▶ Exercise instructions: Count the lines in the records below that contain the string "Read", matching uppercase and lowercase exactly. Give only the number.

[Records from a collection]

········

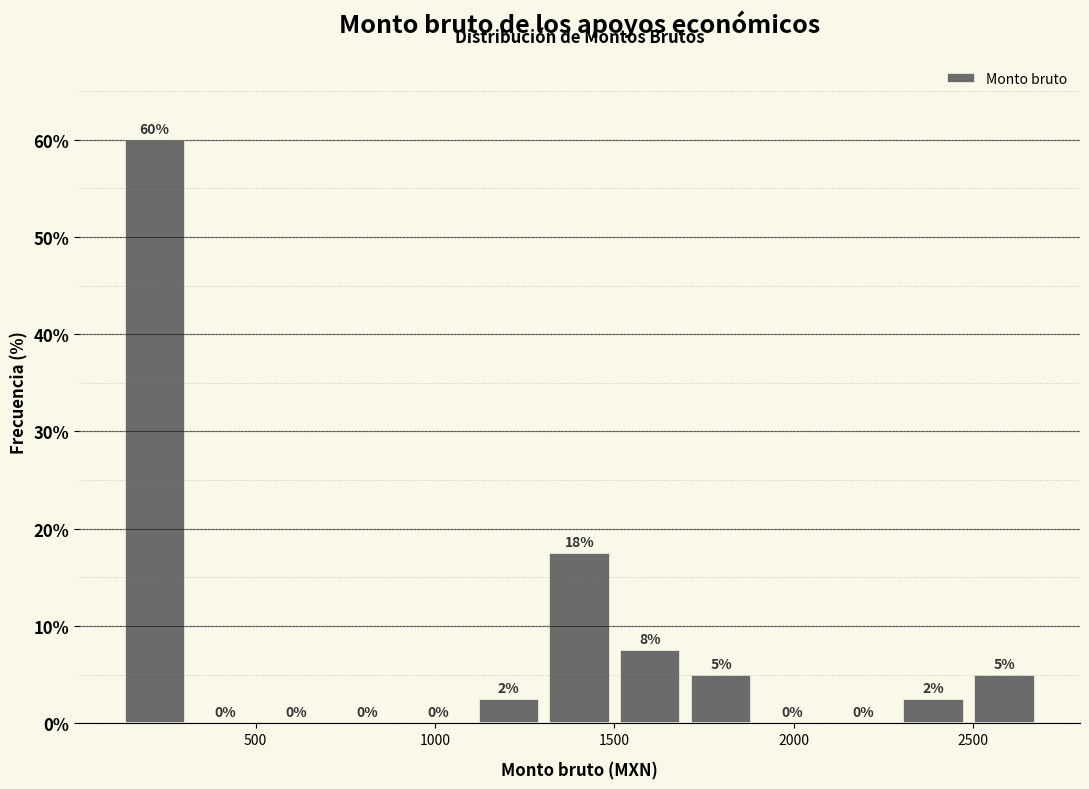

Read against the x-axis, roughly where is the centre of the tallest bar?

200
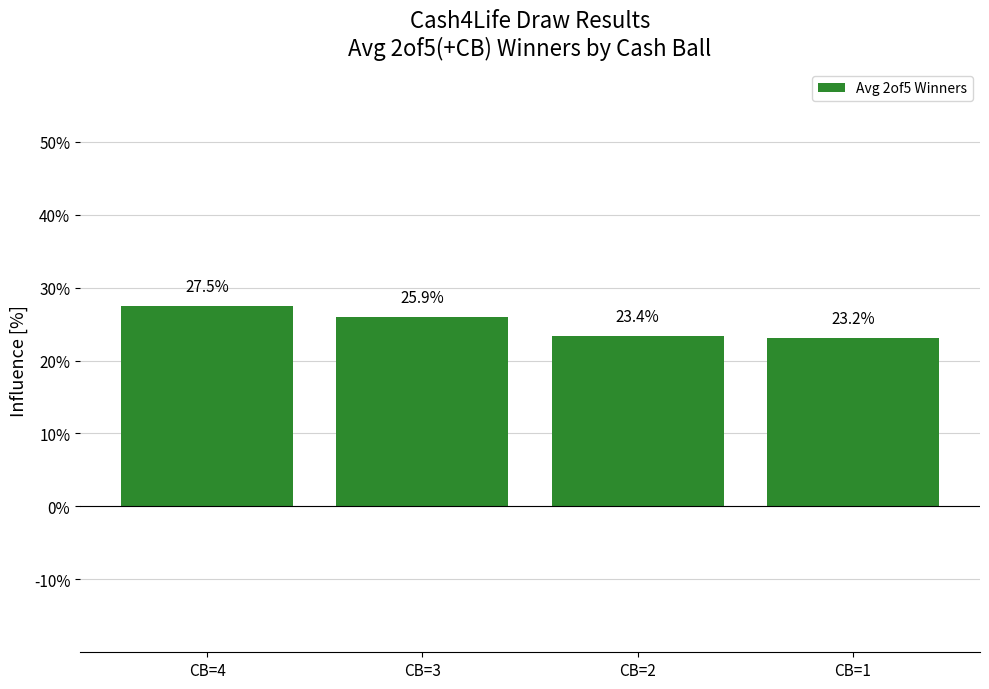

Read the value at CB=1.

23.2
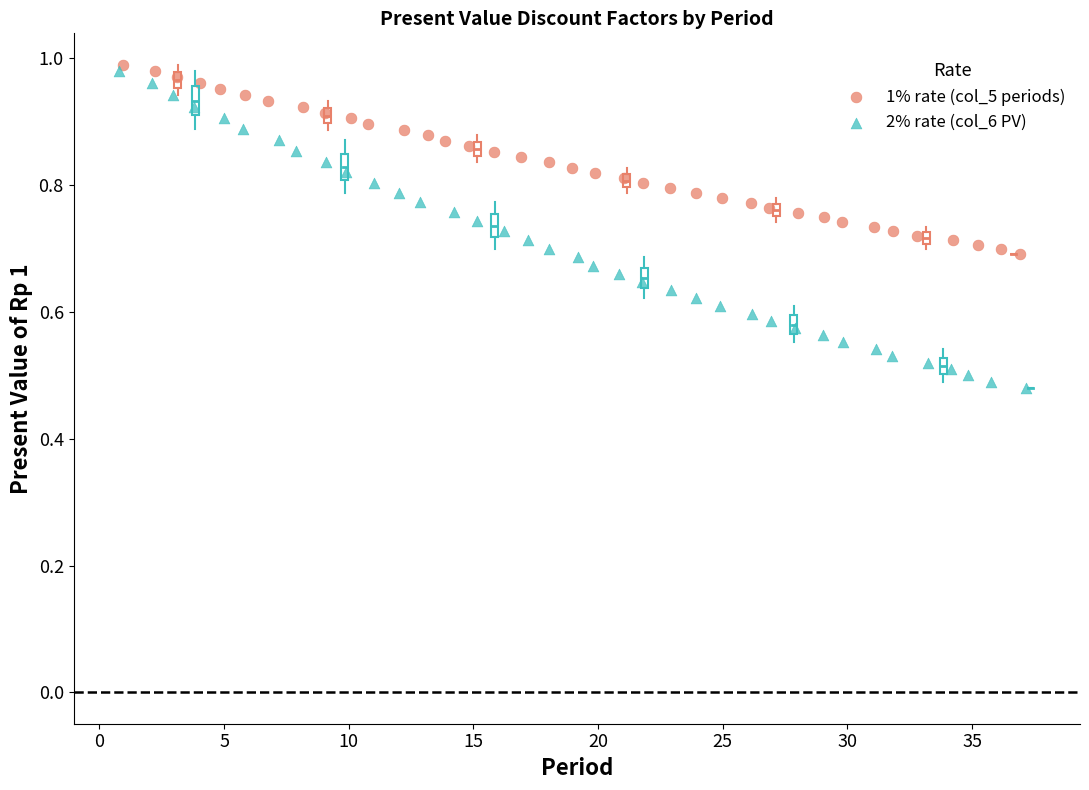

Which series reaches the minimum Y coordinate?

2% rate (col_6 PV)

········

▶ Response: 2